Member-only story
Renata in Relief
Prose
My lovely girl Renata sits in the garden where she always does — caught in a memory, caught in a happenstance far from here. She sits with a book in her lap, turning pages all the while, while a soft smile graces her face. The wind teases at her hair as if the god of air has thought it would be a fine thing to run his fingers through the strands.
Then she looks up at me across the way, and it’s a wonder she’s looking at me — just me — even as a part of me quakes inside.
Her head dips, barring her expression from me as her hair continues to blow in the wind. A storm’s coming: I can taste it on my tongue. But the beauty of it is that she’s sitting there, lost to that other world, and the storm seems so far from here when the storm clouds still seem so far away.
I wander in my mind, thinking back to old times and wishing for better.
But Renata and I — we are a sad, old story.
I close my eyes, and she vanishes, and — when I open them again — she is gone.
She is just a memory from days when I wasn’t so weary.

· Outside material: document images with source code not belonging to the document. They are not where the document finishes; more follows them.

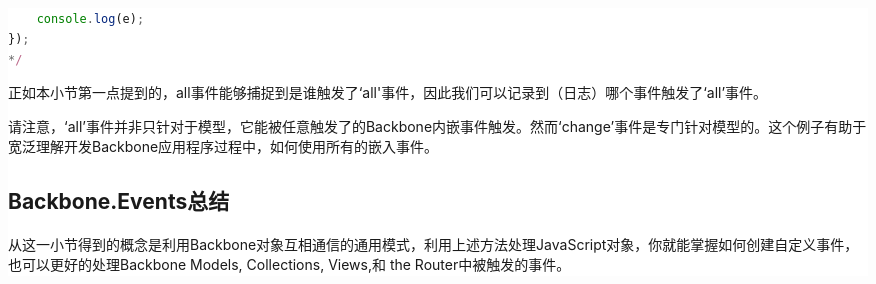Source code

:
 ```javascript
    console.log(e);
});
*/
```

正如本小节第一点提到的，all事件能够捕捉到是谁触发了‘all'事件，因此我们可以记录到（日志）哪个事件触发了‘all’事件。

请注意，‘all’事件并非只针对于模型，它能被任意触发了的Backbone内嵌事件触发。然而‘change’事件是专门针对模型的。这个例子有助于宽泛理解开发Backbone应用程序过程中，如何使用所有的嵌入事件。

## Backbone.Events总结

从这一小节得到的概念是利用Backbone对象互相通信的通用模式，利用上述方法处理JavaScript对象，你就能掌握如何创建自定义事件，也可以更好的处理Backbone Models, Collections, Views,和 the Router中被触发的事件。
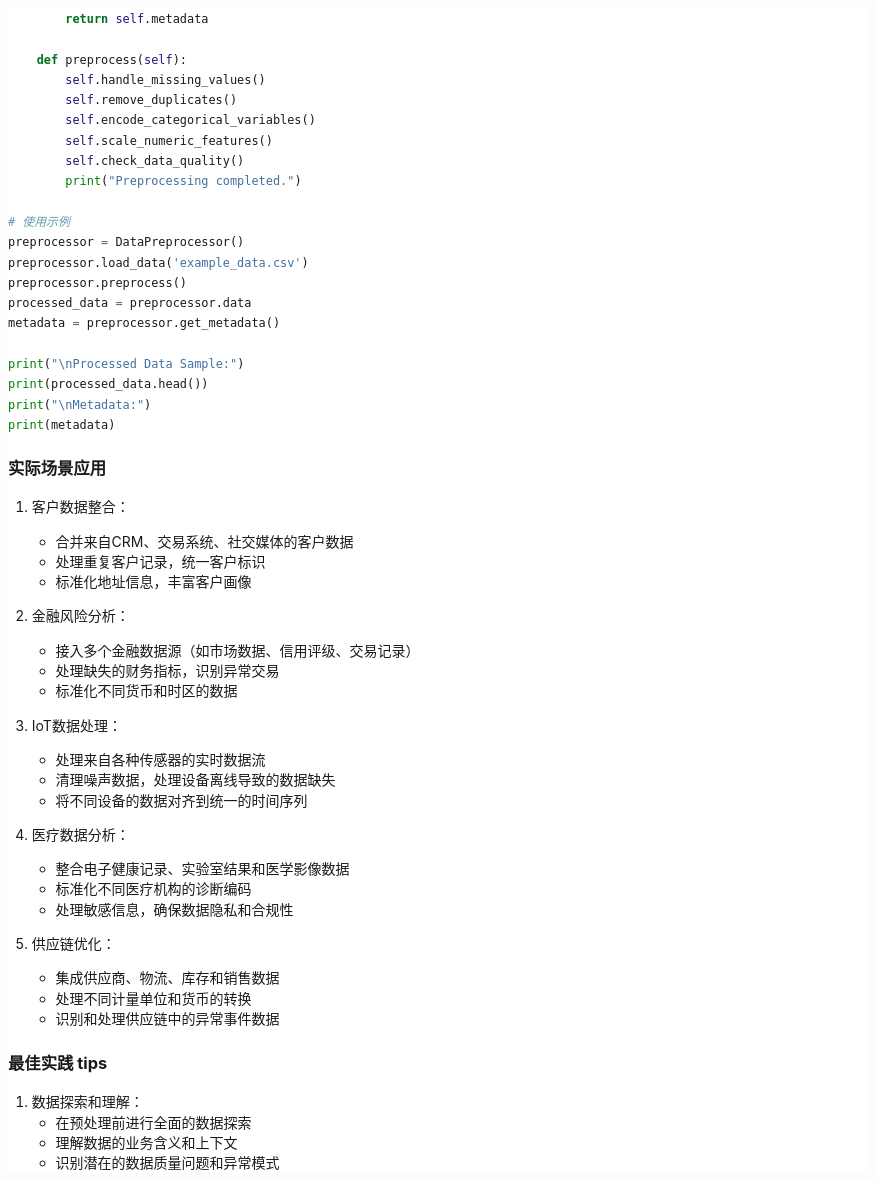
 ```python
        return self.metadata

    def preprocess(self):
        self.handle_missing_values()
        self.remove_duplicates()
        self.encode_categorical_variables()
        self.scale_numeric_features()
        self.check_data_quality()
        print("Preprocessing completed.")

# 使用示例
preprocessor = DataPreprocessor()
preprocessor.load_data('example_data.csv')
preprocessor.preprocess()
processed_data = preprocessor.data
metadata = preprocessor.get_metadata()

print("\nProcessed Data Sample:")
print(processed_data.head())
print("\nMetadata:")
print(metadata)
```

### 实际场景应用

1. 客户数据整合：
    - 合并来自CRM、交易系统、社交媒体的客户数据
    - 处理重复客户记录，统一客户标识
    - 标准化地址信息，丰富客户画像

2. 金融风险分析：
    - 接入多个金融数据源（如市场数据、信用评级、交易记录）
    - 处理缺失的财务指标，识别异常交易
    - 标准化不同货币和时区的数据

3. IoT数据处理：
    - 处理来自各种传感器的实时数据流
    - 清理噪声数据，处理设备离线导致的数据缺失
    - 将不同设备的数据对齐到统一的时间序列

4. 医疗数据分析：
    - 整合电子健康记录、实验室结果和医学影像数据
    - 标准化不同医疗机构的诊断编码
    - 处理敏感信息，确保数据隐私和合规性

5. 供应链优化：
    - 集成供应商、物流、库存和销售数据
    - 处理不同计量单位和货币的转换
    - 识别和处理供应链中的异常事件数据

### 最佳实践 tips

1. 数据探索和理解：
    - 在预处理前进行全面的数据探索
    - 理解数据的业务含义和上下文
    - 识别潜在的数据质量问题和异常模式

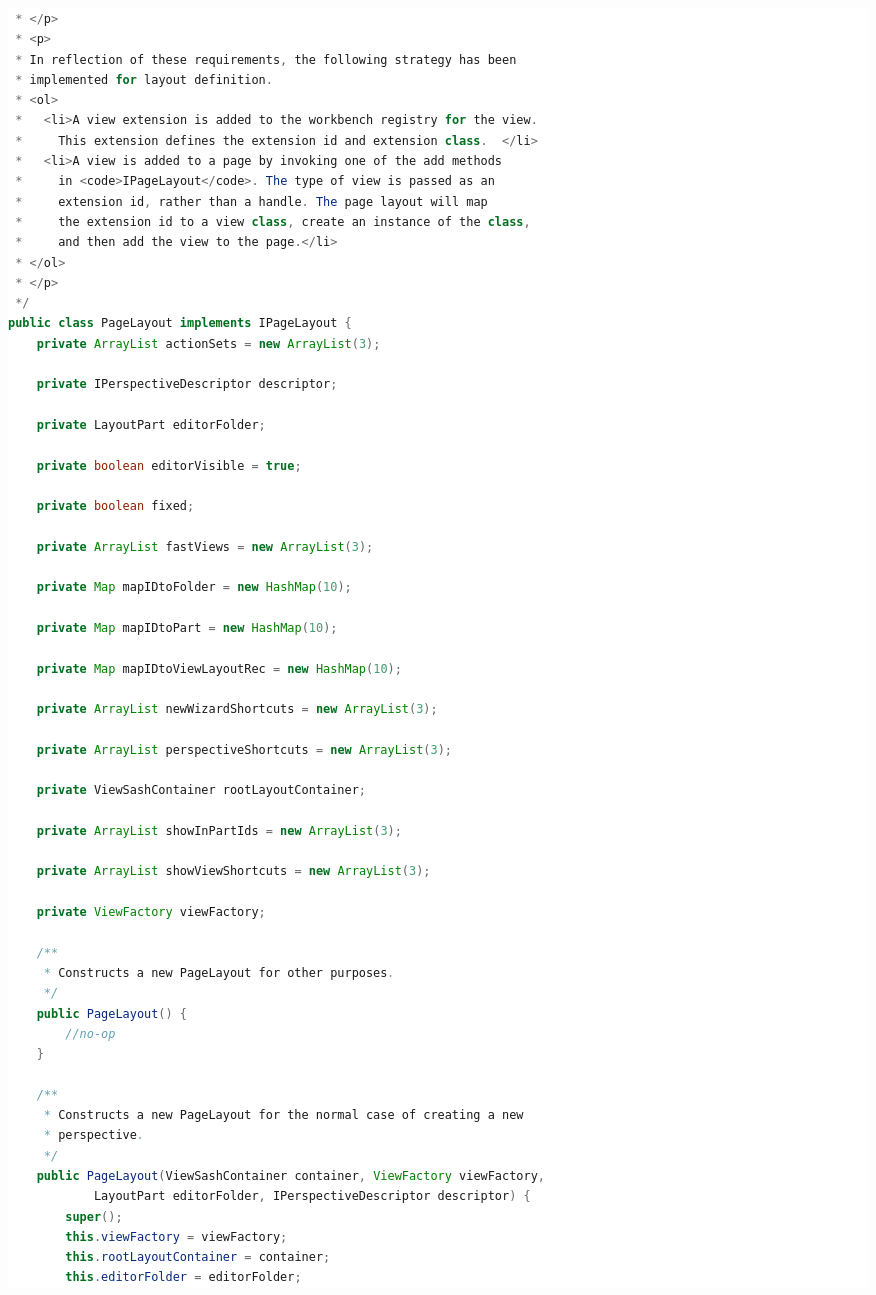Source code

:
 ```java
 * </p>
 * <p>
 * In reflection of these requirements, the following strategy has been 
 * implemented for layout definition.
 * <ol>
 *   <li>A view extension is added to the workbench registry for the view. 
 *     This extension defines the extension id and extension class.  </li>
 *   <li>A view is added to a page by invoking one of the add methods
 *     in <code>IPageLayout</code>. The type of view is passed as an 
 *     extension id, rather than a handle. The page layout will map 
 *     the extension id to a view class, create an instance of the class, 
 *     and then add the view to the page.</li>
 * </ol>
 * </p>
 */
public class PageLayout implements IPageLayout {
    private ArrayList actionSets = new ArrayList(3);

    private IPerspectiveDescriptor descriptor;

    private LayoutPart editorFolder;

    private boolean editorVisible = true;

    private boolean fixed;

    private ArrayList fastViews = new ArrayList(3);

    private Map mapIDtoFolder = new HashMap(10);

    private Map mapIDtoPart = new HashMap(10);

    private Map mapIDtoViewLayoutRec = new HashMap(10);

    private ArrayList newWizardShortcuts = new ArrayList(3);

    private ArrayList perspectiveShortcuts = new ArrayList(3);

    private ViewSashContainer rootLayoutContainer;

    private ArrayList showInPartIds = new ArrayList(3);

    private ArrayList showViewShortcuts = new ArrayList(3);

    private ViewFactory viewFactory;

    /**
     * Constructs a new PageLayout for other purposes.
     */
    public PageLayout() {
        //no-op
    }

    /**
     * Constructs a new PageLayout for the normal case of creating a new
     * perspective.
     */
    public PageLayout(ViewSashContainer container, ViewFactory viewFactory,
            LayoutPart editorFolder, IPerspectiveDescriptor descriptor) {
        super();
        this.viewFactory = viewFactory;
        this.rootLayoutContainer = container;
        this.editorFolder = editorFolder;
```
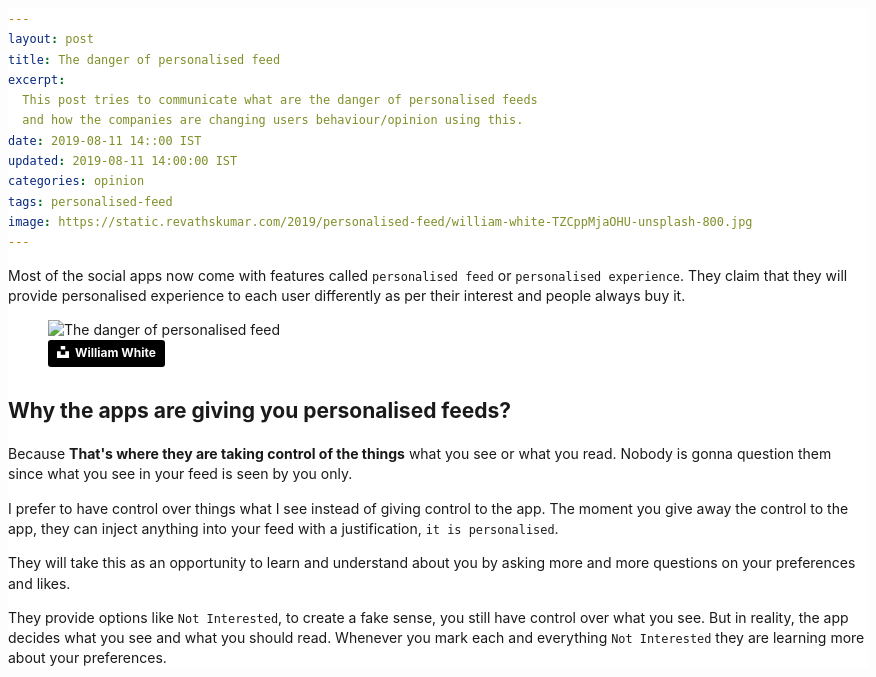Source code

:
 ```yaml
---
layout: post
title: The danger of personalised feed
excerpt:
  This post tries to communicate what are the danger of personalised feeds
  and how the companies are changing users behaviour/opinion using this.
date: 2019-08-11 14::00 IST
updated: 2019-08-11 14:00:00 IST
categories: opinion
tags: personalised-feed
image: https://static.revathskumar.com/2019/personalised-feed/william-white-TZCppMjaOHU-unsplash-800.jpg
---
```


Most of the social apps now come with features called `personalised feed` or `personalised experience`. They claim that they will provide personalised
experience to each user differently as per their interest and people always buy it.

<figure>
    <img  src="https://static.revathskumar.com/2019/personalised-feed/william-white-TZCppMjaOHU-unsplash-800.jpg" width="100%" alt="The danger of personalised feed"/>
    <figcaption>
        <a style="background-color:black;color:white;text-decoration:none;padding:4px 6px;font-family:-apple-system, BlinkMacSystemFont, &quot;San Francisco&quot;, &quot;Helvetica Neue&quot;, Helvetica, Ubuntu, Roboto, Noto, &quot;Segoe UI&quot;, Arial, sans-serif;font-size:12px;font-weight:bold;line-height:1.2;display:inline-block;border-radius:3px" href="https://unsplash.com/@wrwhite3?utm_medium=referral&amp;utm_campaign=photographer-credit&amp;utm_content=creditBadge" target="_blank" rel="noopener noreferrer" title="Download free do whatever you want high-resolution photos from William White"><span style="display:inline-block;padding:2px 3px"><svg xmlns="http://www.w3.org/2000/svg" style="height:12px;width:auto;position:relative;vertical-align:middle;top:-2px;fill:white" viewBox="0 0 32 32"><title>unsplash-logo</title><path d="M10 9V0h12v9H10zm12 5h10v18H0V14h10v9h12v-9z"></path></svg></span><span style="display:inline-block;padding:2px 3px">William White</span></a>
    </figcaption>
</figure>

## Why the apps are giving you personalised feeds?

Because **That's where they are taking control of the things** what you see or what you read.
Nobody is gonna question them since what you see in your feed is seen by you only.

I prefer to have control over things what I see instead of giving control to the app.
The moment you give away the control to the app, they can inject anything into your feed with a justification, `it is personalised`.

They will take this as an opportunity to learn and understand about you by asking more and more questions on your preferences and likes.

They provide options like `Not Interested`, to create a fake sense, you still have control over what you see.
But in reality, the app decides what you see and what you should read. Whenever you mark each and everything `Not Interested` they are learning more about your preferences.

Rather than try to fight the muse with the fragments that come to me, I decided to write a fragment of a story from the perspective of a man who loves a girl named Renata so much that he conjures up an illusion of her whenever he is down on his luck. That memory sustains him. That memory keeps him going.
But Renata is, after all, just a memory. Just a memory.
Sometimes I think we’d do best not to dwell on memories as well.